Code archaeology

30 September 2020

I often describe the work of software development as being archaeological. To people who aren’t software developers, this might sound strange.

Software can live for a long time, often with developers making changes to it continuously during that time. For example, the last system I worked on must have been at least 15 years old, possibly closer to 20. Most of the original developers had moved on to other companies before I started working there. In an environment like that, there will be a lot of complexity that has been built up over the years.

While you could, in theory, just look at how the code works now and figure out the changes that you need to make in order to get the results that you want, it turns out that it’s often easier to look at the history of changes and use that to learn about the system. It often happens that you look at a piece of code that does something odd, look through the history to figure out why it was done like that, and find that the developer was working around some weirdness in some other part of the system that would have tripped you up if you didn’t know about it. More generally, understanding how previous developers understood the system can give you clues about changes that you can make now. There are a lot of Chesterton’s Fences in software.
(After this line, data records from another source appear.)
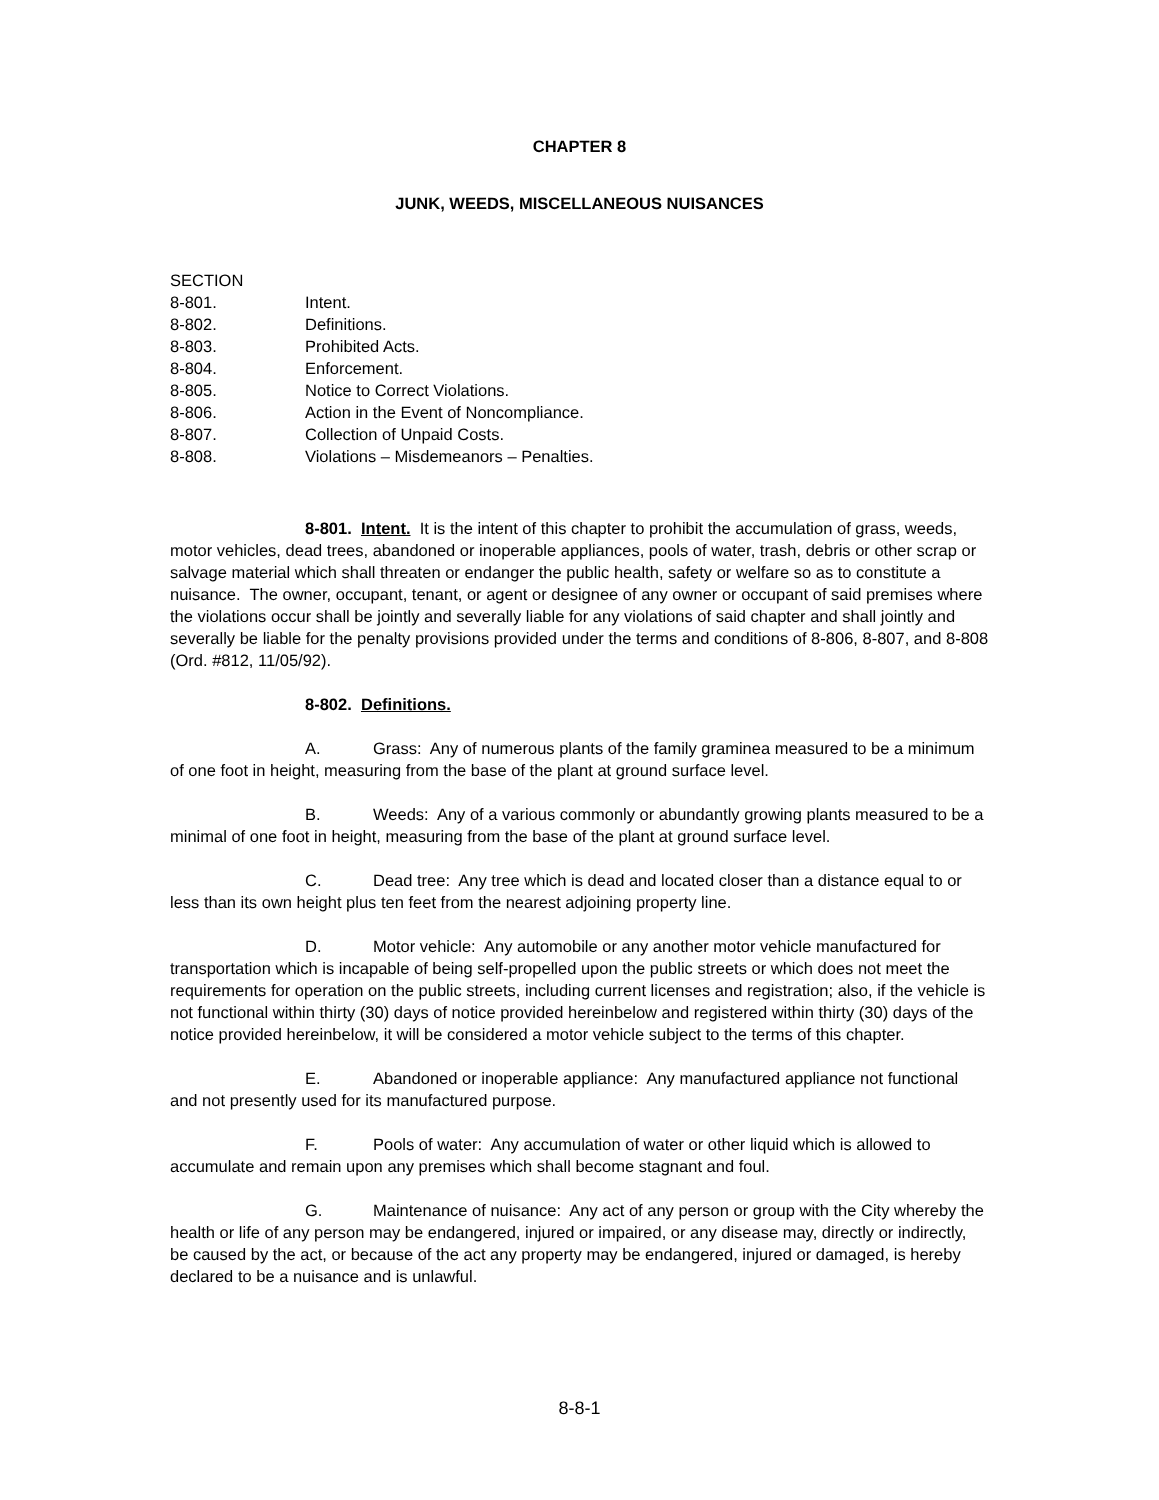CHAPTER 8
JUNK, WEEDS, MISCELLANEOUS NUISANCES
SECTION
8-801. Intent.
8-802. Definitions.
8-803. Prohibited Acts.
8-804. Enforcement.
8-805. Notice to Correct Violations.
8-806. Action in the Event of Noncompliance.
8-807. Collection of Unpaid Costs.
8-808. Violations – Misdemeanors – Penalties.
8-801. Intent. It is the intent of this chapter to prohibit the accumulation of grass, weeds, motor vehicles, dead trees, abandoned or inoperable appliances, pools of water, trash, debris or other scrap or salvage material which shall threaten or endanger the public health, safety or welfare so as to constitute a nuisance. The owner, occupant, tenant, or agent or designee of any owner or occupant of said premises where the violations occur shall be jointly and severally liable for any violations of said chapter and shall jointly and severally be liable for the penalty provisions provided under the terms and conditions of 8-806, 8-807, and 8-808 (Ord. #812, 11/05/92).
8-802. Definitions.
A. Grass: Any of numerous plants of the family graminea measured to be a minimum of one foot in height, measuring from the base of the plant at ground surface level.
B. Weeds: Any of a various commonly or abundantly growing plants measured to be a minimal of one foot in height, measuring from the base of the plant at ground surface level.
C. Dead tree: Any tree which is dead and located closer than a distance equal to or less than its own height plus ten feet from the nearest adjoining property line.
D. Motor vehicle: Any automobile or any another motor vehicle manufactured for transportation which is incapable of being self-propelled upon the public streets or which does not meet the requirements for operation on the public streets, including current licenses and registration; also, if the vehicle is not functional within thirty (30) days of notice provided hereinbelow and registered within thirty (30) days of the notice provided hereinbelow, it will be considered a motor vehicle subject to the terms of this chapter.
E. Abandoned or inoperable appliance: Any manufactured appliance not functional and not presently used for its manufactured purpose.
F. Pools of water: Any accumulation of water or other liquid which is allowed to accumulate and remain upon any premises which shall become stagnant and foul.
G. Maintenance of nuisance: Any act of any person or group with the City whereby the health or life of any person may be endangered, injured or impaired, or any disease may, directly or indirectly, be caused by the act, or because of the act any property may be endangered, injured or damaged, is hereby declared to be a nuisance and is unlawful.
8-8-1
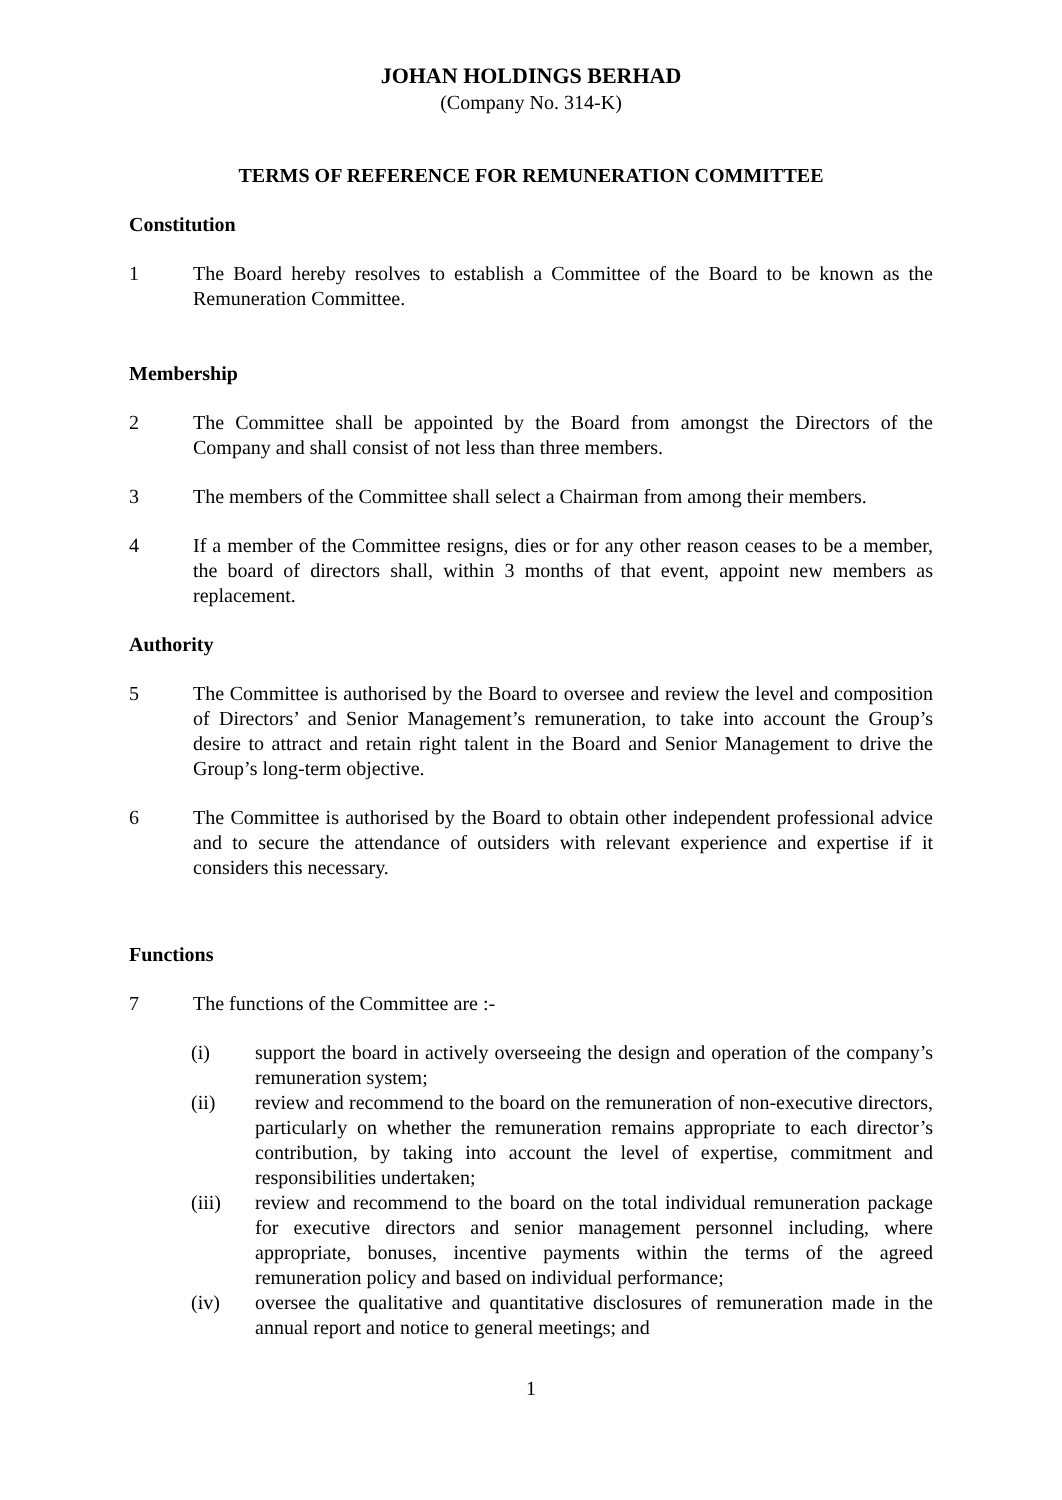JOHAN HOLDINGS BERHAD
(Company No. 314-K)
TERMS OF REFERENCE FOR REMUNERATION COMMITTEE
Constitution
1 The Board hereby resolves to establish a Committee of the Board to be known as the Remuneration Committee.
Membership
2 The Committee shall be appointed by the Board from amongst the Directors of the Company and shall consist of not less than three members.
3 The members of the Committee shall select a Chairman from among their members.
4 If a member of the Committee resigns, dies or for any other reason ceases to be a member, the board of directors shall, within 3 months of that event, appoint new members as replacement.
Authority
5 The Committee is authorised by the Board to oversee and review the level and composition of Directors’ and Senior Management’s remuneration, to take into account the Group’s desire to attract and retain right talent in the Board and Senior Management to drive the Group’s long-term objective.
6 The Committee is authorised by the Board to obtain other independent professional advice and to secure the attendance of outsiders with relevant experience and expertise if it considers this necessary.
Functions
7 The functions of the Committee are :-
(i) support the board in actively overseeing the design and operation of the company’s remuneration system;
(ii) review and recommend to the board on the remuneration of non-executive directors, particularly on whether the remuneration remains appropriate to each director’s contribution, by taking into account the level of expertise, commitment and responsibilities undertaken;
(iii) review and recommend to the board on the total individual remuneration package for executive directors and senior management personnel including, where appropriate, bonuses, incentive payments within the terms of the agreed remuneration policy and based on individual performance;
(iv) oversee the qualitative and quantitative disclosures of remuneration made in the annual report and notice to general meetings; and
1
That investigation can feel like archaeology. If you are lucky, the developer will have given a clear explanation of why they made each change, rewritten the surrounding code so that everything is as simple as possible, and updated the documentation. But you’re usually not lucky. So you end up looking at commit messages that say “changes” or “updates” or “make it work this time”, and trying to piece together what was going on in their heads while they did that work. And there are layers upon layers to dig through.